EXERCISE DETAILS :: Each record is to be transcribed exactly.

MATERIAL SUPPLIED ::
◇ ◇ ◇

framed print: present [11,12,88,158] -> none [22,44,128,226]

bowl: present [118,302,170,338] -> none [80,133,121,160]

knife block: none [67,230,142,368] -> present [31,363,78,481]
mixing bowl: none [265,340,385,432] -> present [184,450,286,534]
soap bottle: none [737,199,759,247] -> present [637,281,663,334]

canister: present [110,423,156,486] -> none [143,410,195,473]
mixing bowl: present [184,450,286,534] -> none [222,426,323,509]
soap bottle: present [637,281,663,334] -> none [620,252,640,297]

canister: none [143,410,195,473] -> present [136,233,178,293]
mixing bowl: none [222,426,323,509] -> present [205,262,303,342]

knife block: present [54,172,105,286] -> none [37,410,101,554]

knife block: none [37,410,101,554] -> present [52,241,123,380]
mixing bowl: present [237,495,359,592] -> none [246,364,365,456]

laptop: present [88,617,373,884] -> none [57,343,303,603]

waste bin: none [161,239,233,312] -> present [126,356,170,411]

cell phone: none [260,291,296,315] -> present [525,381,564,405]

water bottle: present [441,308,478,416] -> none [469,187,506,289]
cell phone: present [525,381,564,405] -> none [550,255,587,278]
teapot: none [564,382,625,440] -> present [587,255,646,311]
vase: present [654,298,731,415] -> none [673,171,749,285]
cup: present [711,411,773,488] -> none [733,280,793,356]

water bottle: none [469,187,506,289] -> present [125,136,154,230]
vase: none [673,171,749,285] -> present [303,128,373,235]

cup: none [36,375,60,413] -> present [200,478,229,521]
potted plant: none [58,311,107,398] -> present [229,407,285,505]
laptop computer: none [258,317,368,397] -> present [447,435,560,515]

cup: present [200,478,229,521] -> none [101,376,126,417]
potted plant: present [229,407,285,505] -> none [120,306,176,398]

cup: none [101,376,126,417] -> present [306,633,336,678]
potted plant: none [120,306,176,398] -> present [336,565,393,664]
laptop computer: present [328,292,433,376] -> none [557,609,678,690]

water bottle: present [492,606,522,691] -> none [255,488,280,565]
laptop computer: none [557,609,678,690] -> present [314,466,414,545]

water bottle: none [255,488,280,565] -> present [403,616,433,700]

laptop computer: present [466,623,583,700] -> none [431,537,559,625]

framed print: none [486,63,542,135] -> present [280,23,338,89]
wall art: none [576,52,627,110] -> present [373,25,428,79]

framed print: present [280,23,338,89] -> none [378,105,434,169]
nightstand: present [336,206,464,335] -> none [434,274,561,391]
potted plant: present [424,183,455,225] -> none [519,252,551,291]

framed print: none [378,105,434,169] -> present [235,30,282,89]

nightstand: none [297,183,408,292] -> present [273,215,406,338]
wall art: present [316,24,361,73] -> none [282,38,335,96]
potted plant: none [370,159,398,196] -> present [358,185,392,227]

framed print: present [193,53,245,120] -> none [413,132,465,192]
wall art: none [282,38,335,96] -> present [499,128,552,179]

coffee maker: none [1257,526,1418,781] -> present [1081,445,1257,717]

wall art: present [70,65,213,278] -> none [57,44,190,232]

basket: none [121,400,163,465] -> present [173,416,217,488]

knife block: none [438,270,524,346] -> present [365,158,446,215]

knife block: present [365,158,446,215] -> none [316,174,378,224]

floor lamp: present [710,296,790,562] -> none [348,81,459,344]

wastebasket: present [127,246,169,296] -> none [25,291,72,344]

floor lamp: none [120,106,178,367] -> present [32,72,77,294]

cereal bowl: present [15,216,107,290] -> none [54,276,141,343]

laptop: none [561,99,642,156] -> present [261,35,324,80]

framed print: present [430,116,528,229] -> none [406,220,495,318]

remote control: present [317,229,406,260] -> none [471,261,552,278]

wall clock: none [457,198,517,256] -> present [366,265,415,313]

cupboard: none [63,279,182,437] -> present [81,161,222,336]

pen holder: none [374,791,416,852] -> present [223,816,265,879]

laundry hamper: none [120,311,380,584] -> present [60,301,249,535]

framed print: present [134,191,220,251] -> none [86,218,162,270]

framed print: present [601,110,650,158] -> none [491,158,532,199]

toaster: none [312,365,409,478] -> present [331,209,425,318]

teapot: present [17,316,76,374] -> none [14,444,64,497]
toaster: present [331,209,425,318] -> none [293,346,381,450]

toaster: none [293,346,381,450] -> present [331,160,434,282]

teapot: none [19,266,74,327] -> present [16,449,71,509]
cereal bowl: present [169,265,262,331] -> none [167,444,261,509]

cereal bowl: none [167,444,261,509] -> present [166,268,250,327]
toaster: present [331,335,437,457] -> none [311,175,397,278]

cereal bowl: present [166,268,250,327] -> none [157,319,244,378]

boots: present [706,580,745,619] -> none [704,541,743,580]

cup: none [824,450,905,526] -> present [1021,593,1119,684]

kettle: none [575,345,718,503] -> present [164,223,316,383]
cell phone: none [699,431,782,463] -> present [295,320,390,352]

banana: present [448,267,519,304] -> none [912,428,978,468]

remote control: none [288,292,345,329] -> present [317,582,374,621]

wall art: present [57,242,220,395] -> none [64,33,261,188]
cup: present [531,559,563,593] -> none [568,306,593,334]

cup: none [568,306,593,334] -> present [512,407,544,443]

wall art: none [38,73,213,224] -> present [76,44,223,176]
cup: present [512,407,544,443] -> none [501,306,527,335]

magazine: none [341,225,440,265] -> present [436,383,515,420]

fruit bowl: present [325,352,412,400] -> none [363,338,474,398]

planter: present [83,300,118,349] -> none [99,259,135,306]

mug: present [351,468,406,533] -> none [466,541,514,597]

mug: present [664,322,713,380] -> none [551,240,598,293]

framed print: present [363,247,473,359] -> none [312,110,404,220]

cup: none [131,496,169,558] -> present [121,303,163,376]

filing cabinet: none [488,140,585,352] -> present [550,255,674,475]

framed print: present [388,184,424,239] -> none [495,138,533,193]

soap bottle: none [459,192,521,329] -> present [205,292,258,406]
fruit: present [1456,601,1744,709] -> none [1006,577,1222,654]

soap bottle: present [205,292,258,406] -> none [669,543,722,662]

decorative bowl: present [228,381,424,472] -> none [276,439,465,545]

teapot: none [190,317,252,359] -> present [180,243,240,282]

◇ ◇ ◇

OUTPUT OF THE EXERCISE ::
framed print: present [11,12,88,158] -> none [22,44,128,226]

bowl: present [118,302,170,338] -> none [80,133,121,160]

knife block: none [67,230,142,368] -> present [31,363,78,481]
mixing bowl: none [265,340,385,432] -> present [184,450,286,534]
soap bottle: none [737,199,759,247] -> present [637,281,663,334]

canister: present [110,423,156,486] -> none [143,410,195,473]
mixing bowl: present [184,450,286,534] -> none [222,426,323,509]
soap bottle: present [637,281,663,334] -> none [620,252,640,297]

canister: none [143,410,195,473] -> present [136,233,178,293]
mixing bowl: none [222,426,323,509] -> present [205,262,303,342]

knife block: present [54,172,105,286] -> none [37,410,101,554]

knife block: none [37,410,101,554] -> present [52,241,123,380]
mixing bowl: present [237,495,359,592] -> none [246,364,365,456]

laptop: present [88,617,373,884] -> none [57,343,303,603]

waste bin: none [161,239,233,312] -> present [126,356,170,411]

cell phone: none [260,291,296,315] -> present [525,381,564,405]

water bottle: present [441,308,478,416] -> none [469,187,506,289]
cell phone: present [525,381,564,405] -> none [550,255,587,278]
teapot: none [564,382,625,440] -> present [587,255,646,311]
vase: present [654,298,731,415] -> none [673,171,749,285]
cup: present [711,411,773,488] -> none [733,280,793,356]

water bottle: none [469,187,506,289] -> present [125,136,154,230]
vase: none [673,171,749,285] -> present [303,128,373,235]

cup: none [36,375,60,413] -> present [200,478,229,521]
potted plant: none [58,311,107,398] -> present [229,407,285,505]
laptop computer: none [258,317,368,397] -> present [447,435,560,515]

cup: present [200,478,229,521] -> none [101,376,126,417]
potted plant: present [229,407,285,505] -> none [120,306,176,398]

cup: none [101,376,126,417] -> present [306,633,336,678]
potted plant: none [120,306,176,398] -> present [336,565,393,664]
laptop computer: present [328,292,433,376] -> none [557,609,678,690]

water bottle: present [492,606,522,691] -> none [255,488,280,565]
laptop computer: none [557,609,678,690] -> present [314,466,414,545]

water bottle: none [255,488,280,565] -> present [403,616,433,700]

laptop computer: present [466,623,583,700] -> none [431,537,559,625]

framed print: none [486,63,542,135] -> present [280,23,338,89]
wall art: none [576,52,627,110] -> present [373,25,428,79]

framed print: present [280,23,338,89] -> none [378,105,434,169]
nightstand: present [336,206,464,335] -> none [434,274,561,391]
potted plant: present [424,183,455,225] -> none [519,252,551,291]

framed print: none [378,105,434,169] -> present [235,30,282,89]

nightstand: none [297,183,408,292] -> present [273,215,406,338]
wall art: present [316,24,361,73] -> none [282,38,335,96]
potted plant: none [370,159,398,196] -> present [358,185,392,227]

framed print: present [193,53,245,120] -> none [413,132,465,192]
wall art: none [282,38,335,96] -> present [499,128,552,179]

coffee maker: none [1257,526,1418,781] -> present [1081,445,1257,717]

wall art: present [70,65,213,278] -> none [57,44,190,232]

basket: none [121,400,163,465] -> present [173,416,217,488]

knife block: none [438,270,524,346] -> present [365,158,446,215]

knife block: present [365,158,446,215] -> none [316,174,378,224]

floor lamp: present [710,296,790,562] -> none [348,81,459,344]

wastebasket: present [127,246,169,296] -> none [25,291,72,344]

floor lamp: none [120,106,178,367] -> present [32,72,77,294]

cereal bowl: present [15,216,107,290] -> none [54,276,141,343]

laptop: none [561,99,642,156] -> present [261,35,324,80]

framed print: present [430,116,528,229] -> none [406,220,495,318]

remote control: present [317,229,406,260] -> none [471,261,552,278]

wall clock: none [457,198,517,256] -> present [366,265,415,313]

cupboard: none [63,279,182,437] -> present [81,161,222,336]

pen holder: none [374,791,416,852] -> present [223,816,265,879]

laundry hamper: none [120,311,380,584] -> present [60,301,249,535]

framed print: present [134,191,220,251] -> none [86,218,162,270]

framed print: present [601,110,650,158] -> none [491,158,532,199]

toaster: none [312,365,409,478] -> present [331,209,425,318]

teapot: present [17,316,76,374] -> none [14,444,64,497]
toaster: present [331,209,425,318] -> none [293,346,381,450]

toaster: none [293,346,381,450] -> present [331,160,434,282]

teapot: none [19,266,74,327] -> present [16,449,71,509]
cereal bowl: present [169,265,262,331] -> none [167,444,261,509]

cereal bowl: none [167,444,261,509] -> present [166,268,250,327]
toaster: present [331,335,437,457] -> none [311,175,397,278]

cereal bowl: present [166,268,250,327] -> none [157,319,244,378]

boots: present [706,580,745,619] -> none [704,541,743,580]

cup: none [824,450,905,526] -> present [1021,593,1119,684]

kettle: none [575,345,718,503] -> present [164,223,316,383]
cell phone: none [699,431,782,463] -> present [295,320,390,352]

banana: present [448,267,519,304] -> none [912,428,978,468]

remote control: none [288,292,345,329] -> present [317,582,374,621]

wall art: present [57,242,220,395] -> none [64,33,261,188]
cup: present [531,559,563,593] -> none [568,306,593,334]

cup: none [568,306,593,334] -> present [512,407,544,443]

wall art: none [38,73,213,224] -> present [76,44,223,176]
cup: present [512,407,544,443] -> none [501,306,527,335]

magazine: none [341,225,440,265] -> present [436,383,515,420]

fruit bowl: present [325,352,412,400] -> none [363,338,474,398]

planter: present [83,300,118,349] -> none [99,259,135,306]

mug: present [351,468,406,533] -> none [466,541,514,597]

mug: present [664,322,713,380] -> none [551,240,598,293]

framed print: present [363,247,473,359] -> none [312,110,404,220]

cup: none [131,496,169,558] -> present [121,303,163,376]

filing cabinet: none [488,140,585,352] -> present [550,255,674,475]

framed print: present [388,184,424,239] -> none [495,138,533,193]

soap bottle: none [459,192,521,329] -> present [205,292,258,406]
fruit: present [1456,601,1744,709] -> none [1006,577,1222,654]

soap bottle: present [205,292,258,406] -> none [669,543,722,662]

decorative bowl: present [228,381,424,472] -> none [276,439,465,545]

teapot: none [190,317,252,359] -> present [180,243,240,282]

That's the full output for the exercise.